流れ着いた先で得たもの
弘前大学 理工学部 機械科学科 4年
藤田 翔平
私が所属する機械科学科では、3年生後期にそれぞれの研究室に仮配属がなされます。通常,4年生に進級すると同時に、仮配属された研究室で本配属となり卒業研究を開始します。私は、その仮配属では希望する情報系の研究室に配属されました。興味を持っていた研究分野であったため、その結果をとても喜んでいました。しかし、三年生の三月つまり4年生になる1ヶ月前に、私が仮配属された研究室の先生が他大学に異動することになり、研究室が解散し無くなってしまいました。私はこの話を聞いたときせっかく希望の研究室に入ったのに・・・と酷くショックを受けたことを今でも覚えています。それに伴って研究室の移籍が必要となりました。そして、その移籍先の研究室の候補として、情報系の研究室が選択肢として機械科学科から提示されなかったため、熱流体系の鳥飼研究室に移動しなければならなくなりました。
鳥飼研に移ってきた当初は、鳥飼研が専門とする燃焼学に対する知識も仮配属時から所属している鳥飼研の同期と比べると少なく、また研究テーマも鳥飼研の中で全く新しいテーマとして立ち上げることとなったため、状況も環境も研究も何も、良くわからずとりあえず研究を開始しました。その当時は、分からないことなどがあると、研究室の先輩方に良く相談をしていました。そのとき丁寧に対応してくれた先輩方には、今とても感謝しています。そして、与えられた研究テーマに関する過去の研究や燃焼学に対する知識も、自分でできる限り勉強して行きました。研究を実際に開始する前は、元々情報系の研究をしたかったので、燃焼系の研究に強い興味も無く、正直やる気が余り起きずにいました。しかし、実際に研究を進めていく中で、いつの間にか興味が薄かった研究に真剣にのめり込んでいました。
そんな時間を過ごして、私は、この熱流体系の鳥飼研究室で多くのことを学びました。それは、『とりあえずやって見ること』や『自分の考えを持つこと』、『他のものからアイデアを得ること』などといった、研究を行う上でまた社会に出て仕事をする上で大切となるものの考え方でした。その他にも『研究に行き詰まった時に自分一人で塞ぎ込むのではなく先生や周りの研究室の仲間に相談すること』というのも重要でした。これは、物事に対して何事かを一人でやっているように見えて、実際は沢山の人の手助けの下で取組めているんだということへの気づきでした。このことは自分ではわかっていたつもりでしたが、卒業研究を通して改めて学ぶことが出来たと感じています。
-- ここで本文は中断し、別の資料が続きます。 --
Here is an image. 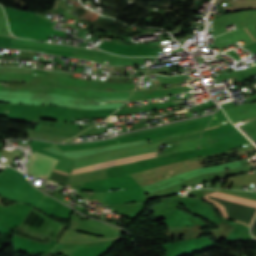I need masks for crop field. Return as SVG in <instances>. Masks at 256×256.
Here are the masks:
<instances>
[{
  "label": "crop field",
  "mask_w": 256,
  "mask_h": 256,
  "mask_svg": "<svg viewBox=\"0 0 256 256\" xmlns=\"http://www.w3.org/2000/svg\"><path fill=\"white\" fill-rule=\"evenodd\" d=\"M57 161V159L34 152L30 158L29 173L37 176L43 175L48 177L50 172L55 167Z\"/></svg>",
  "instance_id": "crop-field-1"
},
{
  "label": "crop field",
  "mask_w": 256,
  "mask_h": 256,
  "mask_svg": "<svg viewBox=\"0 0 256 256\" xmlns=\"http://www.w3.org/2000/svg\"><path fill=\"white\" fill-rule=\"evenodd\" d=\"M154 155H156V150L129 156V157H124V158H120V159H116V160H111V161H107V162H103V163H99V164H94V165H90V166H86V167H82V168H78V169H74V170H72L71 174L86 171V170H91V169H95V168H100V167H104V166H109V165H113V164L123 163V162H127V161H132V160H136V159H141V158H145V157H150V156H154ZM154 157H156V156H154ZM150 158H153V157H150ZM145 159H148V158H145ZM136 161H138V160H136ZM132 162H134V161H132ZM127 163H130V162H127ZM123 164H126V163H123ZM118 165H120V164H118Z\"/></svg>",
  "instance_id": "crop-field-2"
},
{
  "label": "crop field",
  "mask_w": 256,
  "mask_h": 256,
  "mask_svg": "<svg viewBox=\"0 0 256 256\" xmlns=\"http://www.w3.org/2000/svg\"><path fill=\"white\" fill-rule=\"evenodd\" d=\"M208 196H212V197H215L218 199H222V200L229 201V202H232L235 204H239V205L246 206V207H249L252 209H256V201L236 197V196L229 195V194H226L223 192L216 191Z\"/></svg>",
  "instance_id": "crop-field-3"
},
{
  "label": "crop field",
  "mask_w": 256,
  "mask_h": 256,
  "mask_svg": "<svg viewBox=\"0 0 256 256\" xmlns=\"http://www.w3.org/2000/svg\"><path fill=\"white\" fill-rule=\"evenodd\" d=\"M245 30V32L248 34V36L251 38L252 41H254V39L252 38V36L247 32V30L245 28H243Z\"/></svg>",
  "instance_id": "crop-field-4"
},
{
  "label": "crop field",
  "mask_w": 256,
  "mask_h": 256,
  "mask_svg": "<svg viewBox=\"0 0 256 256\" xmlns=\"http://www.w3.org/2000/svg\"><path fill=\"white\" fill-rule=\"evenodd\" d=\"M112 101H125V100H112Z\"/></svg>",
  "instance_id": "crop-field-5"
},
{
  "label": "crop field",
  "mask_w": 256,
  "mask_h": 256,
  "mask_svg": "<svg viewBox=\"0 0 256 256\" xmlns=\"http://www.w3.org/2000/svg\"><path fill=\"white\" fill-rule=\"evenodd\" d=\"M216 127V126H215Z\"/></svg>",
  "instance_id": "crop-field-6"
}]
</instances>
最後に私は、来年から東北大学大学院へ進学することになり、また研究室を移ることになってしまいましたが、はじめは本意では無かったけれど研究室を移動して良かったなと科考えています。それは移動した研究室において、自分が仮配属で所属した研究室では得ることが出来ないであろう経験を沢山させて頂いたからです。
これからの人生でも、不慮の出来事から自分の希望が通らず、期待外れなコトが自分に起こるかも知れません。しかし、そうなった時は、ふてくされずにこの研究室で学んだ『とりあえず自分が与えられたことを一生懸命やる』という気持ちや考えを大切にしたいと思います。そうすることで、不遇な境遇においても自分の仕事にやりがいを持ち、真剣に生きることが出来ると考えています。